▶ _Written task_
Exactly and only the lines from the first entry through the line with "0 $1 to $10 corner X, Y*" should be copied, both ends included, with no pictures.

▶ _Dataset_

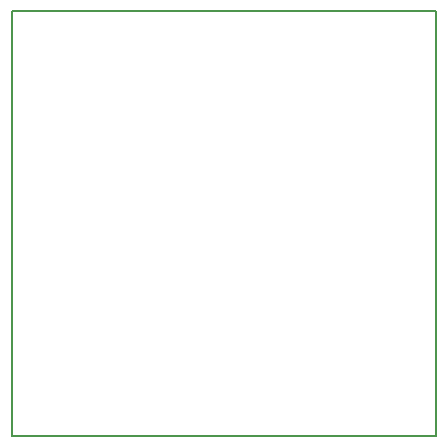
<source format=gm1>
G04 #@! TF.GenerationSoftware,KiCad,Pcbnew,(6.0.0)*
G04 #@! TF.CreationDate,2022-01-08T18:45:48-05:00*
G04 #@! TF.ProjectId,anavi-thermometer,616e6176-692d-4746-9865-726d6f6d6574,rev?*
G04 #@! TF.SameCoordinates,Original*
G04 #@! TF.FileFunction,Profile,NP*
%FSLAX46Y46*%
G04 Gerber Fmt 4.6, Leading zero omitted, Abs format (unit mm)*
G04 Created by KiCad (PCBNEW (6.0.0)) date 2022-01-08 18:45:48*
%MOMM*%
%LPD*%
G01*
G04 APERTURE LIST*
G04 #@! TA.AperFunction,Profile*
%ADD10C,0.150000*%
G04 #@! TD*
G04 APERTURE END LIST*
D10*
X122024802Y-77000000D02*
X158000000Y-77000000D01*
X158000000Y-77000000D02*
X158000000Y-113000000D01*
X158000000Y-113000000D02*
X122024802Y-113000000D01*
X122024802Y-113000000D02*
X122024802Y-77000000D01*
M02*

</source>
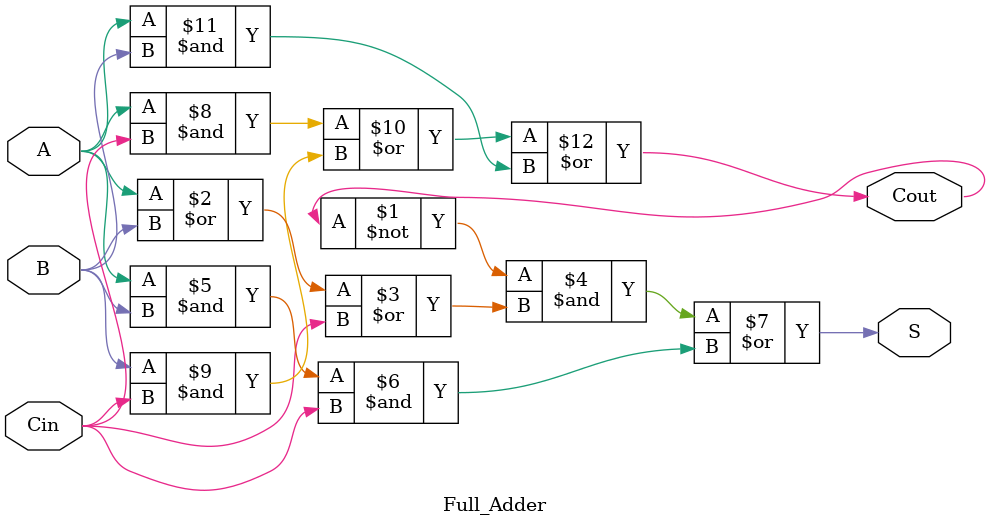
<source format=sv>
`timescale 1ns / 1ps


module Full_Adder(
	input A,
	input B,
	input  Cin,
	output S,
	output  Cout
	);

	assign S = ~Cout & (A | B | Cin) | (A & B & Cin);
	assign Cout = (A & Cin) | (B & Cin) | (A & B);
	
endmodule


</source>
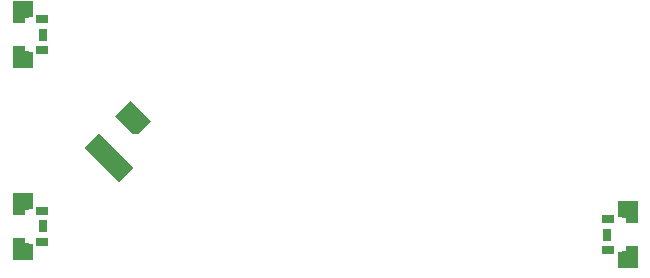
<source format=gbr>
%TF.GenerationSoftware,KiCad,Pcbnew,7.0.11-7.0.11~ubuntu22.04.1*%
%TF.CreationDate,2024-11-26T11:44:11+01:00*%
%TF.ProjectId,H-C6-ulp,482d4336-2d75-46c7-902e-6b696361645f,rev?*%
%TF.SameCoordinates,Original*%
%TF.FileFunction,Paste,Bot*%
%TF.FilePolarity,Positive*%
%FSLAX46Y46*%
G04 Gerber Fmt 4.6, Leading zero omitted, Abs format (unit mm)*
G04 Created by KiCad (PCBNEW 7.0.11-7.0.11~ubuntu22.04.1) date 2024-11-26 11:44:11*
%MOMM*%
%LPD*%
G01*
G04 APERTURE LIST*
G04 Aperture macros list*
%AMRotRect*
0 Rectangle, with rotation*
0 The origin of the aperture is its center*
0 $1 length*
0 $2 width*
0 $3 Rotation angle, in degrees counterclockwise*
0 Add horizontal line*
21,1,$1,$2,0,0,$3*%
%AMOutline5P*
0 Free polygon, 5 corners , with rotation*
0 The origin of the aperture is its center*
0 number of corners: always 5*
0 $1 to $10 corner X, Y*
0 $11 Rotation angle, in degrees counterclockwise*
0 create outline with 5 corners*
4,1,5,$1,$2,$3,$4,$5,$6,$7,$8,$9,$10,$1,$2,$11*%
%AMOutline6P*
0 Free polygon, 6 corners , with rotation*
0 The origin of the aperture is its center*
0 number of corners: always 6*
0 $1 to $12 corner X, Y*
0 $13 Rotation angle, in degrees counterclockwise*
0 create outline with 6 corners*
4,1,6,$1,$2,$3,$4,$5,$6,$7,$8,$9,$10,$11,$12,$1,$2,$13*%
%AMOutline7P*
0 Free polygon, 7 corners , with rotation*
0 The origin of the aperture is its center*
0 number of corners: always 7*
0 $1 to $14 corner X, Y*
0 $15 Rotation angle, in degrees counterclockwise*
0 create outline with 7 corners*
4,1,7,$1,$2,$3,$4,$5,$6,$7,$8,$9,$10,$11,$12,$13,$14,$1,$2,$15*%
%AMOutline8P*
0 Free polygon, 8 corners , with rotation*
0 The origin of the aperture is its center*
0 number of corners: always 8*
0 $1 to $16 corner X, Y*
0 $17 Rotation angle, in degrees counterclockwise*
0 create outline with 8 corners*
4,1,8,$1,$2,$3,$4,$5,$6,$7,$8,$9,$10,$11,$12,$13,$14,$15,$16,$1,$2,$17*%
%AMFreePoly0*
4,1,21,0.435355,0.485355,0.450000,0.450000,0.450000,0.206001,0.479746,0.140866,0.500000,0.000000,0.479746,-0.140866,0.452741,-0.200000,0.900000,-0.200000,0.935355,-0.214645,0.950000,-0.250000,0.950000,-1.150000,0.935355,-1.185355,0.900000,-1.200000,-0.900000,-1.200000,-0.935355,-1.185355,-0.950000,-1.150000,-0.950000,0.450000,-0.935355,0.485355,-0.900000,0.500000,0.400000,0.500000,
0.435355,0.485355,0.435355,0.485355,$1*%
%AMFreePoly1*
4,1,21,0.935355,0.485355,0.950000,0.450000,0.950000,-1.150000,0.935355,-1.185355,0.900000,-1.200000,-0.900000,-1.200000,-0.935355,-1.185355,-0.950000,-1.150000,-0.950000,-0.250000,-0.935355,-0.214645,-0.900000,-0.200000,-0.452741,-0.200000,-0.479746,-0.140866,-0.500000,0.000000,-0.479746,0.140866,-0.450000,0.206001,-0.450000,0.450000,-0.435355,0.485355,-0.400000,0.500000,0.900000,0.500000,
0.935355,0.485355,0.935355,0.485355,$1*%
G04 Aperture macros list end*
%ADD10R,1.000000X0.800000*%
%ADD11R,0.700000X1.100000*%
%ADD12FreePoly0,270.000000*%
%ADD13FreePoly1,270.000000*%
%ADD14FreePoly0,90.000000*%
%ADD15FreePoly1,90.000000*%
%ADD16Outline5P,-0.950000X1.225000X0.950000X1.225000X0.950000X-1.225000X-0.570000X-1.225000X-0.950000X-0.845000X45.000000*%
%ADD17RotRect,4.100000X1.700000X135.000000*%
G04 APERTURE END LIST*
D10*
%TO.C,U6*%
X117780000Y-73190000D03*
X117780000Y-70590000D03*
D11*
X117820000Y-71890000D03*
D12*
X116450000Y-69990000D03*
D13*
X116450000Y-73790000D03*
%TD*%
D10*
%TO.C,U4*%
X117780000Y-56950000D03*
X117780000Y-54350000D03*
D11*
X117820000Y-55650000D03*
D12*
X116450000Y-53750000D03*
D13*
X116450000Y-57550000D03*
%TD*%
D10*
%TO.C,U5*%
X165650000Y-71300000D03*
X165650000Y-73900000D03*
D11*
X165610000Y-72600000D03*
D14*
X166980000Y-74500000D03*
D15*
X166980000Y-70700000D03*
%TD*%
D16*
%TO.C,C24*%
X125445860Y-62808418D03*
D17*
X123420000Y-66100000D03*
%TD*%
M02*

</source>
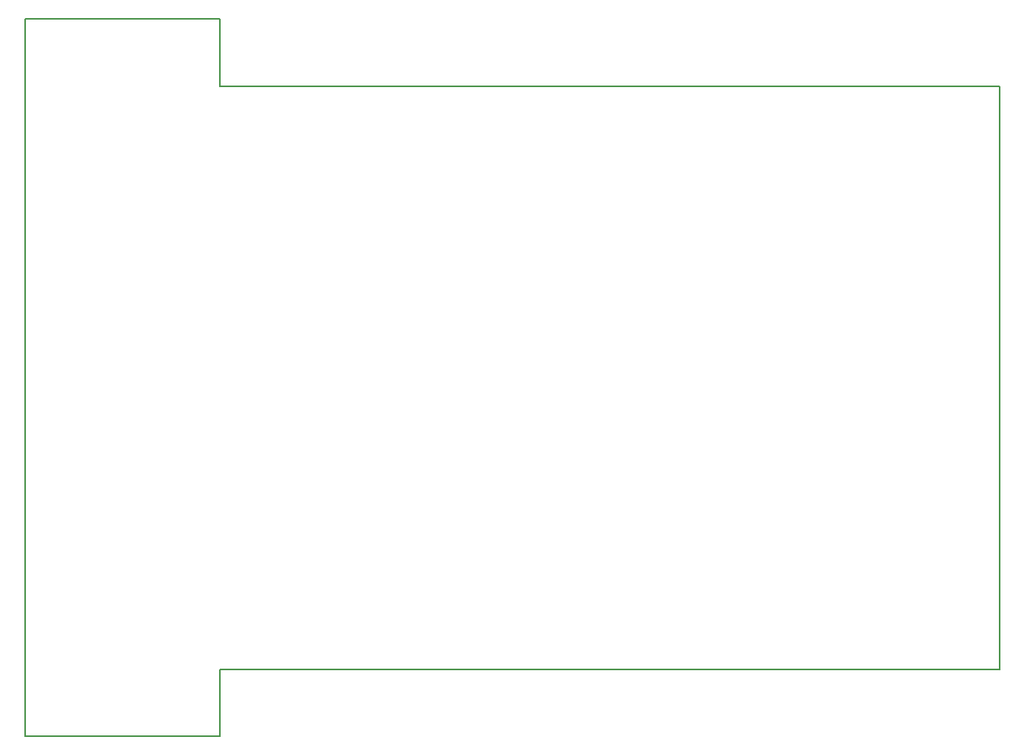
<source format=gbr>
G04 #@! TF.GenerationSoftware,KiCad,Pcbnew,7.0.8*
G04 #@! TF.CreationDate,2024-03-21T14:37:43-03:00*
G04 #@! TF.ProjectId,Demo PPI NB V2,44656d6f-2050-4504-9920-4e422056322e,rev?*
G04 #@! TF.SameCoordinates,PX25ab8e0PY6dc4960*
G04 #@! TF.FileFunction,Other,User*
%FSLAX46Y46*%
G04 Gerber Fmt 4.6, Leading zero omitted, Abs format (unit mm)*
G04 Created by KiCad (PCBNEW 7.0.8) date 2024-03-21 14:37:43*
%MOMM*%
%LPD*%
G01*
G04 APERTURE LIST*
%ADD10C,0.150000*%
G04 APERTURE END LIST*
D10*
X0Y0D02*
X0Y77400000D01*
X21000000Y77400000D02*
X21000000Y70100000D01*
X105050000Y70100000D02*
X105050000Y7250000D01*
X21000000Y7250000D02*
X105050000Y7250000D01*
X21000000Y70100000D02*
X105050000Y70100000D01*
X21000000Y0D02*
X0Y0D01*
X21000000Y0D02*
X21000000Y7250000D01*
X0Y77400000D02*
X21000000Y77400000D01*
M02*

</source>
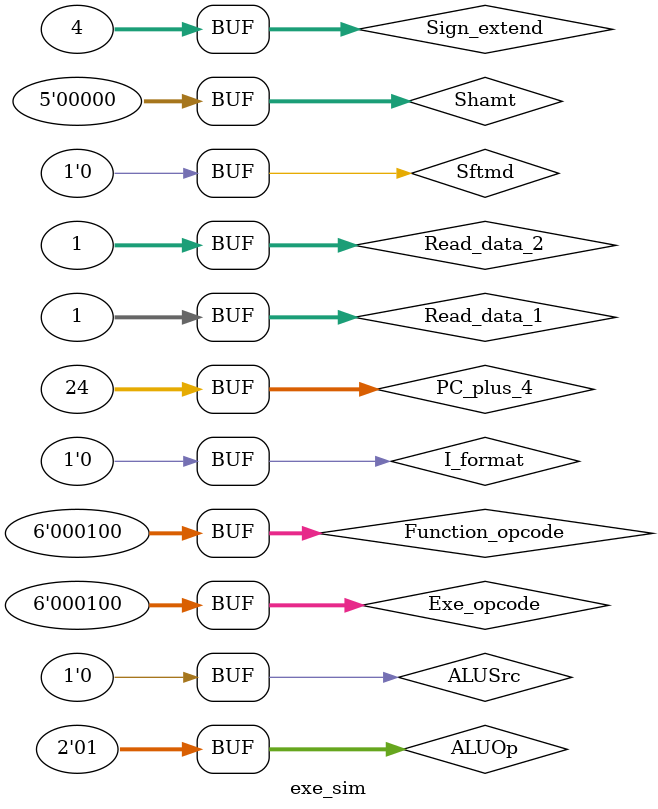
<source format=v>
`timescale 1ns / 1ps

module exe_sim(
    );
   // input
   reg[31:0]  Read_data_1 = 32'h00000005;		//r-form rs
   reg[31:0]  Read_data_2 = 32'h00000006;        //r-form rt
   reg[31:0]  Sign_extend = 32'hffffff40;        //i-form
   reg[5:0]   Function_opcode = 6'b100000;      //add 
   reg[5:0]   Exe_opcode = 6'b000000;          //op code
   reg[1:0]   ALUOp = 2'b10;
   reg[4:0]   Shamt = 5'b00000;
   reg        Sftmd = 1'b0;
   reg        ALUSrc = 1'b0;
   reg        I_format = 1'b0;
   reg[31:0]  PC_plus_4 = 32'h00000004;
    // output
   wire       Zero;
   wire[31:0] ALU_Result;
   wire[31:0] Add_Result;        //pc op        
 
    
   Executs32 Uexe(Read_data_1,Read_data_2,Sign_extend,Function_opcode,Exe_opcode,ALUOp,
                     Shamt,ALUSrc,I_format,Zero,Sftmd,ALU_Result,Add_Result,PC_plus_4
                     );
    initial begin
       #200 begin Exe_opcode = 6'b001000;  //addi 
                Read_data_1 = 32'h00000003;		//r-form rs
                Read_data_2 = 32'h00000006;        //r-form rt
                Sign_extend = 32'hffffff40;  
                Function_opcode = 6'b100000;      //addi 
                ALUOp = 2'b10;
                Shamt = 5'b00000;
                Sftmd = 1'b0;
                ALUSrc = 1'b1;
                I_format = 1'b1;
                PC_plus_4 = 32'h00000008;
            end 
       #200 begin Exe_opcode = 6'b000000;  //and
                Read_data_1 = 32'h000000ff;        //r-form rs
                Read_data_2 = 32'h00000ff0;        //r-form rt
                Sign_extend = 32'hffffff40;  
                Function_opcode = 6'b100100;      //and 
                ALUOp = 2'b10;
                Shamt = 5'b00000;
                Sftmd = 1'b0;
                ALUSrc = 1'b0;
                I_format = 1'b0;
                PC_plus_4 = 32'h0000000c;
             end 
       #200 begin Exe_opcode = 6'b000000;  //sll
                Read_data_1 = 32'h00000001;        //r-form rs
                Read_data_2 = 32'h00000002;        //r-form rt
                Sign_extend = 32'hffffff40;  
                Function_opcode = 6'b000000;      //sll
                ALUOp = 2'b10;
                Shamt = 5'b00011;
                Sftmd = 1'b1;
                ALUSrc = 1'b0;
                I_format = 1'b0;
                PC_plus_4 = 32'h00000010;
           end 
       #200 begin Exe_opcode = 6'b001111;  // LUI
                Read_data_1 = 32'h00000001;        //r-form rs
                Read_data_2 = 32'h00000002;        //r-form rt
                Sign_extend = 32'h00000040;  
                Function_opcode = 6'b000000;      //LUI
                ALUOp = 2'b10;
                Shamt = 5'b00001;
                Sftmd = 1'b0;
                ALUSrc = 1'b1;
                I_format = 1'b1;
                PC_plus_4 = 32'h00000014;
            end 
       #200 begin Exe_opcode = 6'b000100;  // BEQ
                Read_data_1 = 32'h00000001;        //r-form rs
                Read_data_2 = 32'h00000001;        //r-form rt
                Sign_extend = 32'h00000004;  
                Function_opcode = 6'b000100;      //LUI
                ALUOp = 2'b01;
                Shamt = 5'b00000;
                Sftmd = 1'b0;
                ALUSrc = 1'b0;
                I_format = 1'b0;
                PC_plus_4 = 32'h00000018;
            end 
      end
endmodule
</source>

▶ _Answer to this exercise_
<source format=gm1>
G04 #@! TF.GenerationSoftware,KiCad,Pcbnew,(6.0.0)*
G04 #@! TF.CreationDate,2022-01-08T18:45:48-05:00*
G04 #@! TF.ProjectId,anavi-thermometer,616e6176-692d-4746-9865-726d6f6d6574,rev?*
G04 #@! TF.SameCoordinates,Original*
G04 #@! TF.FileFunction,Profile,NP*
%FSLAX46Y46*%
G04 Gerber Fmt 4.6, Leading zero omitted, Abs format (unit mm)*
G04 Created by KiCad (PCBNEW (6.0.0)) date 2022-01-08 18:45:48*
%MOMM*%
%LPD*%
G01*
G04 APERTURE LIST*
G04 #@! TA.AperFunction,Profile*
%ADD10C,0.150000*%
G04 #@! TD*
G04 APERTURE END LIST*
D10*
X122024802Y-77000000D02*
X158000000Y-77000000D01*
X158000000Y-77000000D02*
X158000000Y-113000000D01*
X158000000Y-113000000D02*
X122024802Y-113000000D01*
X122024802Y-113000000D02*
X122024802Y-77000000D01*
M02*

</source>
<source format=sv>
`timescale 1ns / 1ps


module Full_Adder(
	input A,
	input B,
	input  Cin,
	output S,
	output  Cout
	);

	assign S = ~Cout & (A | B | Cin) | (A & B & Cin);
	assign Cout = (A & Cin) | (B & Cin) | (A & B);
	
endmodule


</source>
<source format=gbr>
%TF.GenerationSoftware,KiCad,Pcbnew,7.0.11-7.0.11~ubuntu22.04.1*%
%TF.CreationDate,2024-11-26T11:44:11+01:00*%
%TF.ProjectId,H-C6-ulp,482d4336-2d75-46c7-902e-6b696361645f,rev?*%
%TF.SameCoordinates,Original*%
%TF.FileFunction,Paste,Bot*%
%TF.FilePolarity,Positive*%
%FSLAX46Y46*%
G04 Gerber Fmt 4.6, Leading zero omitted, Abs format (unit mm)*
G04 Created by KiCad (PCBNEW 7.0.11-7.0.11~ubuntu22.04.1) date 2024-11-26 11:44:11*
%MOMM*%
%LPD*%
G01*
G04 APERTURE LIST*
G04 Aperture macros list*
%AMRotRect*
0 Rectangle, with rotation*
0 The origin of the aperture is its center*
0 $1 length*
0 $2 width*
0 $3 Rotation angle, in degrees counterclockwise*
0 Add horizontal line*
21,1,$1,$2,0,0,$3*%
%AMOutline5P*
0 Free polygon, 5 corners , with rotation*
0 The origin of the aperture is its center*
0 number of corners: always 5*
0 $1 to $10 corner X, Y*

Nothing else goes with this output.